[Dataset items]
= Beginning of Section =
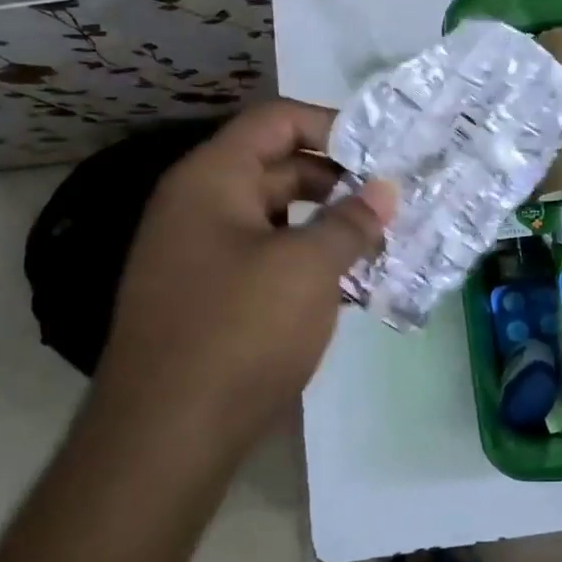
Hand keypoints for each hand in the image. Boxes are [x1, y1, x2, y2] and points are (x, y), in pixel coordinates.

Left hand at [91, 101, 394, 458]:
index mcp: (212, 180)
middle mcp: (201, 206)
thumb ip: (352, 221)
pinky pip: (271, 259)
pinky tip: (355, 285)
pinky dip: (312, 262)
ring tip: (385, 242)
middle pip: (281, 167)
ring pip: (281, 217)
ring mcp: (204, 254)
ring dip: (332, 225)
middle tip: (396, 201)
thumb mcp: (308, 267)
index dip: (333, 126)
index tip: (383, 154)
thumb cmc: (239, 332)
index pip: (277, 121)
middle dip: (341, 180)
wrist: (165, 439)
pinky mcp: (214, 298)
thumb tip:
= End of Section =
What you are asked to do – A word-for-word copy of all the records above is required, with the pictures left out.

Solution to the exercise –
Hand keypoints for each hand in the image. Boxes are [x1, y1, x2, y2] and points are (x, y), in pixel coordinates.

Left hand at [91, 101, 394, 458]:
index mcp: (212, 180)
middle mcp: (201, 206)
thumb ip: (352, 221)
pinky pip: (271, 259)
pinky tip: (355, 285)
pinky dip: (312, 262)
ring tip: (385, 242)
middle pip: (281, 167)
ring pip: (281, 217)
ring mcp: (204, 254)
ring dip: (332, 225)
middle tip: (396, 201)
thumb mcp: (308, 267)
index dip: (333, 126)
index tip: (383, 154)
thumb cmc: (239, 332)
index pip: (277, 121)
middle dip: (341, 180)
wrist: (165, 439)
pinky mcp: (214, 298)
thumb tip:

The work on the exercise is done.